Dans le reste de la France, ils étaient de 4.700 à 5.900 personnes à défiler à Nice, 15.000 à 120.000 à Toulouse, 18.300 à 70 000 Bordeaux et 9.500 à 25.000 à Rennes. Les manifestants étaient à chaque fois moins nombreux que lors des précédentes journées de mobilisation.

Une loi "promulguée" mais pas "juste"

Malgré cette baisse attendue, Bernard Thibault, secrétaire général de la CGT, voulait maintenir son objectif : que le texte de loi ne soit pas promulgué.

"Notre détermination reste intacte", a-t-il déclaré jeudi matin sur Europe 1. Le secrétaire général de la CGT garde d’ailleurs bon espoir, les Français s’étant emparés du sujet. "Ce qui est impressionnant, c'est que s'est sans doute la première fois qu'au lendemain du vote d'une loi, nous ayons des manifestations d'aussi grande ampleur" et "avec un soutien aussi populaire", a-t-il ajouté.

"Nous continuerons à la contester et à tout faire pour qu'elle soit réformée", a ajouté le secrétaire général de la CFDT François Chérèque, avant de lancer : "ce n'est pas parce qu'une loi est promulguée, qu'elle est votée, qu'elle devient juste".

Grève : moins de perturbations

Selon le gouvernement, 4,06% des fonctionnaires d'Etat étaient en grève jeudi, un chiffre en baisse par rapport aux précédentes journées d'action.

Dans les transports, le trafic des trains et de plusieurs réseaux urbains étaient perturbés, mais à un moindre degré que le 19 octobre.

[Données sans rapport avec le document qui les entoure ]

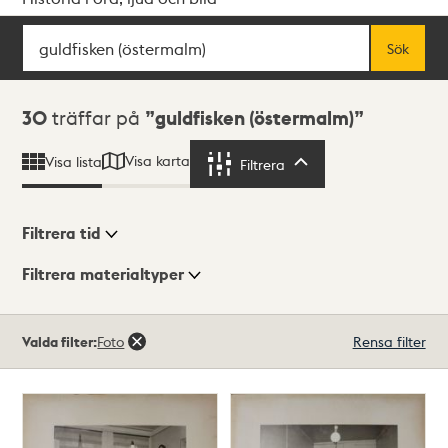
Sök
Fritextsök
Sök
Sökresultat
30
träffar på
guldfisken (östermalm)
Visa karta
Visa lista
Filtrera
Filtrera
Filtrera tid
Filtrera materialtyper
Visningsläge
Totalt
Valda filter:
Foto
Rensa filter
30
träffar
Lista
Karta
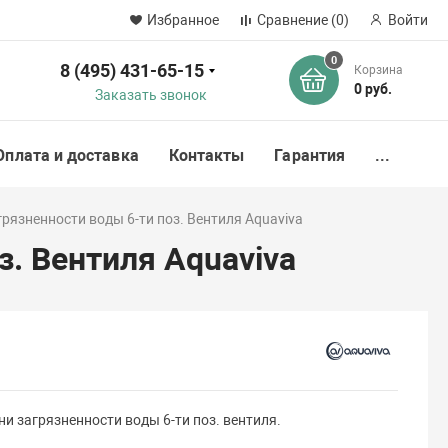
Избранное
Сравнение
(0)
Войти
0
8 (495) 431-65-15
Корзина
ск
0 руб.
Заказать звонок
Оплата и доставка
Контакты
Гарантия
...
рязненности воды 6-ти поз. Вентиля Aquaviva
з. Вентиля Aquaviva
и загрязненности воды 6-ти поз. вентиля.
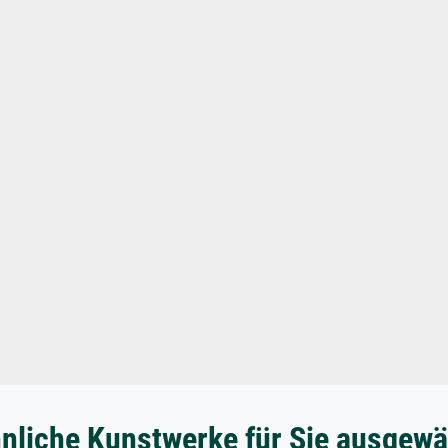
nliche Kunstwerke für Sie ausgewä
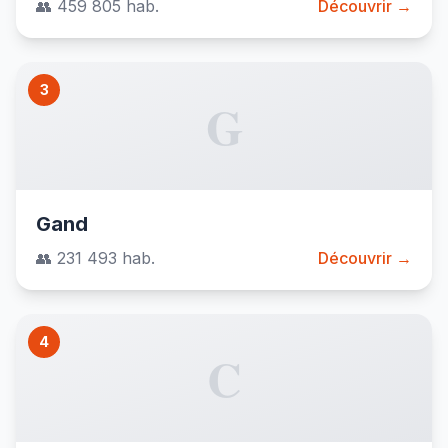
👥 459 805 hab.
Découvrir →
3
G
Gand
👥 231 493 hab.
Découvrir →
4
C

A la SNCF entre 16% et 26,5% grévistes ont été recensés, selon les chiffres de la direction et de la CGT. Dans l'aérien, 50% des vols sur Orly et 30% dans les autres aéroports étaient annulés, autant que les dernières journées de grève.

A La Poste, 6,33% du personnel ont observaient la grève, contre 10% le 19 octobre et 16% le 12.Chez France Télécom, ils sont 7,56% de grévistes, contre 15,01% le 19 octobre et 20,18% le 12 octobre. Côté étudiants, entre 5 et 6 universités sur 83 au total, étaient perturbées ou bloquées partiellement jeudi matin.

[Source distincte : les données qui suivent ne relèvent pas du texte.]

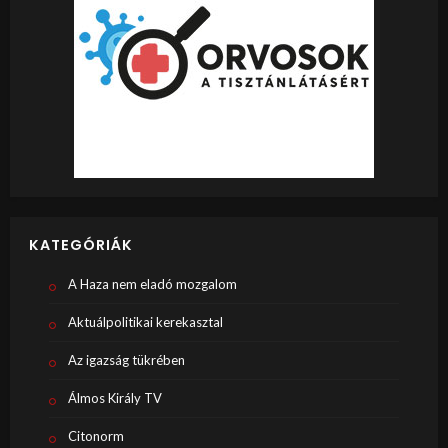
KATEGÓRIÁK
A Haza nem eladó mozgalom
Aktuálpolitikai kerekasztal
Az igazság tükrében
Álmos Király TV
Citonorm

Le secteur pétrolier commence lentement à se débloquer, mais 6 raffineries sur 12 sont toujours en grève totale ou partielle. Dans la matinée, les salariés de LyondellBasell, dans les Bouches-du-Rhône, ont décidé de débloquer le dépôt. Toutefois l'approvisionnement en brut reste problématique du fait de la grève sur des terminaux pétroliers. Une station-service sur cinq reste privée de carburants.